# Directions
Every entry in the data that follows should come back exactly, pictures aside.

# Records to process

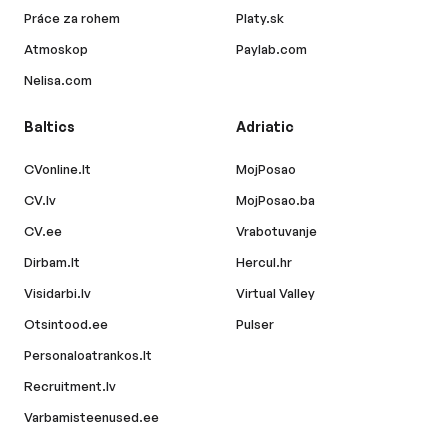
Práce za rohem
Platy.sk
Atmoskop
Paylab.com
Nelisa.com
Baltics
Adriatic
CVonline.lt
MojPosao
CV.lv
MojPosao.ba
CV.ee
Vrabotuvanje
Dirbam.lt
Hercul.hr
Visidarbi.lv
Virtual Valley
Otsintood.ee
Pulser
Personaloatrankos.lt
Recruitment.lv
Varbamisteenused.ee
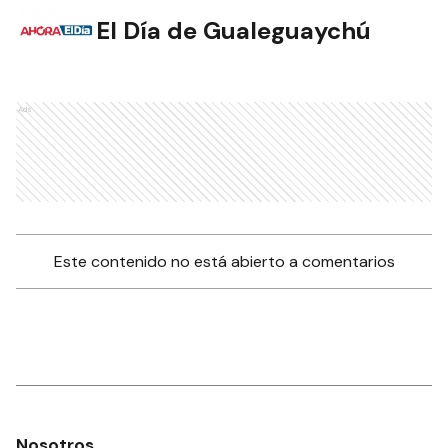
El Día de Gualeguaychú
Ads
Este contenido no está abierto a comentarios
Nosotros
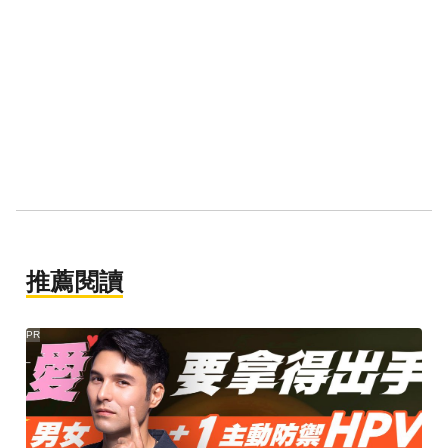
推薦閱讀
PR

# Answer to this problem
Práce za rohem
Platy.sk
Atmoskop
Paylab.com
Nelisa.com
Baltics
Adriatic
CVonline.lt
MojPosao
CV.lv
MojPosao.ba
CV.ee
Vrabotuvanje
Dirbam.lt
Hercul.hr
Visidarbi.lv
Virtual Valley
Otsintood.ee
Pulser
Personaloatrankos.lt
Recruitment.lv
Varbamisteenused.ee
El Día de Gualeguaychú
Ads
Este contenido no está abierto a comentarios
Nosotros
推薦閱讀
PR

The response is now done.